The second-order effects comprise the easiness to search the web relative to the gains from searching.Footnote 3 Some people who are efficient at using computers and surfing the Internet can retrieve information rapidly from the website and therefore have low or zero search costs. These individuals will use the website even if the gains from search are small (for example, because price dispersion is small). Other consumers are less efficient and only search if they perceive significant benefits. The time spent on the website reflects the efficiency of the search process. Therefore, to the extent that less and less efficient consumers start searching the market, the gains from search increase. Two effects emerge: First, the number of visits increases and, second, the average time spent on the website increases. Thus, the second-order effect arises from the successive entrance of less proficient consumers in using computers and surfing the Internet. Conceptually and to some extent, one can think of the customers with a high ability to navigate the government website in the spirit of the heterogeneous consumers in Tappata’s model. To say, the portion of consumers he calls shoppers with negative or low search costs.
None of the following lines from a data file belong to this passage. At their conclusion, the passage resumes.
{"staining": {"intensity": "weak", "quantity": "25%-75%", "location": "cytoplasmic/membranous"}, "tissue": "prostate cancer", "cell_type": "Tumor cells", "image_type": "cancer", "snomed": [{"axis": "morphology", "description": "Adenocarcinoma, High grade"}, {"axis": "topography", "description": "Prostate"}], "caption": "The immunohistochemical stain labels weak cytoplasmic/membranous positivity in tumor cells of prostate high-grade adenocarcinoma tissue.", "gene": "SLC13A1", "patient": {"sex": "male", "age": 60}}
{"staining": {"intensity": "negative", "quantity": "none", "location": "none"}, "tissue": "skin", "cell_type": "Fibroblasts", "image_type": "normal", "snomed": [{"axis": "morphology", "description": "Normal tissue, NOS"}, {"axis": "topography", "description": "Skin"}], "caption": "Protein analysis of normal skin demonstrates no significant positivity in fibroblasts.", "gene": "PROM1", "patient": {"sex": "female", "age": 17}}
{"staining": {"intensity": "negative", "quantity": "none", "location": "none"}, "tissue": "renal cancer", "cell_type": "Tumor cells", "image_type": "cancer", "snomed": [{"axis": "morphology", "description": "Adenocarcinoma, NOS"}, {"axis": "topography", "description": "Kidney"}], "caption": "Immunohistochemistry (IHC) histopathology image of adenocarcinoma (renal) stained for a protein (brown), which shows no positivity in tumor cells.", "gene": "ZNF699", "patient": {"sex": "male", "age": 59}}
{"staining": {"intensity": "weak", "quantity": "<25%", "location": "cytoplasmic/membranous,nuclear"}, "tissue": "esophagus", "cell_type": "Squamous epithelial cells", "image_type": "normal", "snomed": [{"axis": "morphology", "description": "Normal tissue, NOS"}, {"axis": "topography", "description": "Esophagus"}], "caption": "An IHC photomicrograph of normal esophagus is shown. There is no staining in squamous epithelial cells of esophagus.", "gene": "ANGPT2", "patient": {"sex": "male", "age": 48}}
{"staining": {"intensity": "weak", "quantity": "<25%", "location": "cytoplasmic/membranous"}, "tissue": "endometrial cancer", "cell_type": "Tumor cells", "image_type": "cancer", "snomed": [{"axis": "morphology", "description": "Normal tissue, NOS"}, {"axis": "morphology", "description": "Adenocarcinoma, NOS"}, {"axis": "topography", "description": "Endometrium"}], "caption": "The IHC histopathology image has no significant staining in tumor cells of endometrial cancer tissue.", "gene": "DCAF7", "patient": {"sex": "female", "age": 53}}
Another salient aspect that distinguishes our work from that in Byrne and de Roos (2017) is that these authors use data from a single city where, for reasons not specified, price changes always occur on Thursdays, allowing consumers to anticipate variations and increase their searches in the prior days. In contrast, in the French database at our disposal price changes do not exhibit any regular behaviour that can be anticipated.
The paper is organised as follows. Section 2 describes the data. Section 3 presents the results of the econometric analysis on the determinants of search activity, as measured by the number of website visits and time spent per visit. Section 4 concludes.